Below, the component of the said customer response system 100 is demonstrated.
[6.1.1. Conversation device]
1. The conversation device 10 corresponding to the first means of the present invention is a device in which a user (customer) transmits a question or inquiry as a user utterance (input sentence) to the conversation server 20A and receives the answer sentence from the conversation server 20A. It is. Since the conversation device 10 of this customer service system is a device having the same configuration as the conversation device 20 of the first embodiment, a detailed description of a configuration example thereof will be omitted.

[6.1.2. Conversation server]
The conversation server 20A corresponding to the second means of the present invention determines an answer sentence based on the conversation scenario 40 for the user utterance transmitted from the conversation device 10, and corresponds to the decided answer sentence and the answer sentence. Specializing the contents of user utterances so that experts can answer the responses to the user utterances when the response sentence to the user utterances cannot be found from the conversation scenario. A function of transmitting to the home terminal device 130, receiving the response content transmitted from the expert side terminal device 130 in response thereto, and transmitting the received response content to the conversation device 10, the user utterance, the response text, A function of storing the response contents from the expert terminal device 130 according to their time series and transmitting the stored contents (referred to as “conversation log”) to the conversation log DB 140 , And a function of receiving the conversation scenario 40 to be transmitted from the conversation scenario editing device 30, and adds the conversation already already stored conversation scenario 40 or to replace.

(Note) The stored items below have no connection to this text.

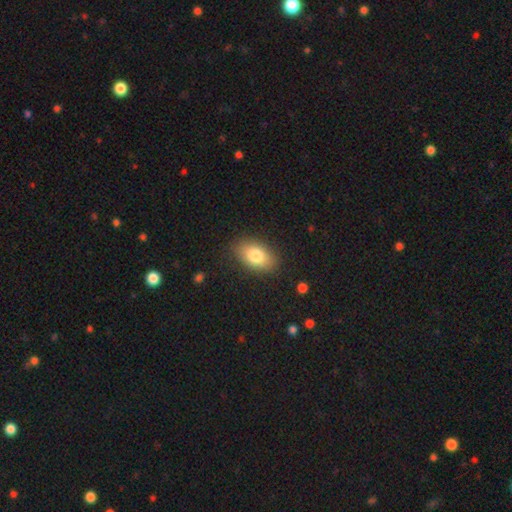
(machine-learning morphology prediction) Q: Smooth or featured?
A: smooth (80%); runner-up: featured or disk (12%)
Q: How rounded?
A: in between (90%); runner-up: round (8%)
Q: Merging?
A: none (85%); runner-up: minor disturbance (11%)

  The conversation server 20A includes an arithmetic processing unit (CPU), a main memory (RAM), a read only memory (ROM), an input / output device (I / O), and, if necessary, an external storage device such as a hard disk device. Realized by the information processing apparatus. The information processing apparatus is a PC, a workstation, a server, or the like. The conversation server 20A may be configured by connecting a plurality of information processing apparatuses via a network.

  FIG. 44 is a functional block diagram showing a configuration example of the conversation server 20A. In addition, since conversation server 20A in the present embodiment has components common to conversation server 20 described above, those common components are denoted by the same reference numerals, and detailed descriptions thereof are omitted. And

  The conversation server 20A includes an answer processing unit 21, an answer relay unit 24 and a log collection unit 25 connected to the answer processing unit 21, and a semantic interpretation dictionary unit 23 and a conversation scenario storage unit 22 connected to the answer processing unit 21. A conversation scenario update unit 26 connected to the conversation scenario storage unit 22.

  Since the answer processing unit 21, the semantic interpretation dictionary unit 23, and the conversation scenario storage unit 22 are components having the same functions as those of the conversation server 20 of the first embodiment, description thereof is omitted. However, the answer processing unit 21 has a function of passing or receiving user utterances, answer sentences, and answer contents to the answer relay unit 24 and the log collection unit 25.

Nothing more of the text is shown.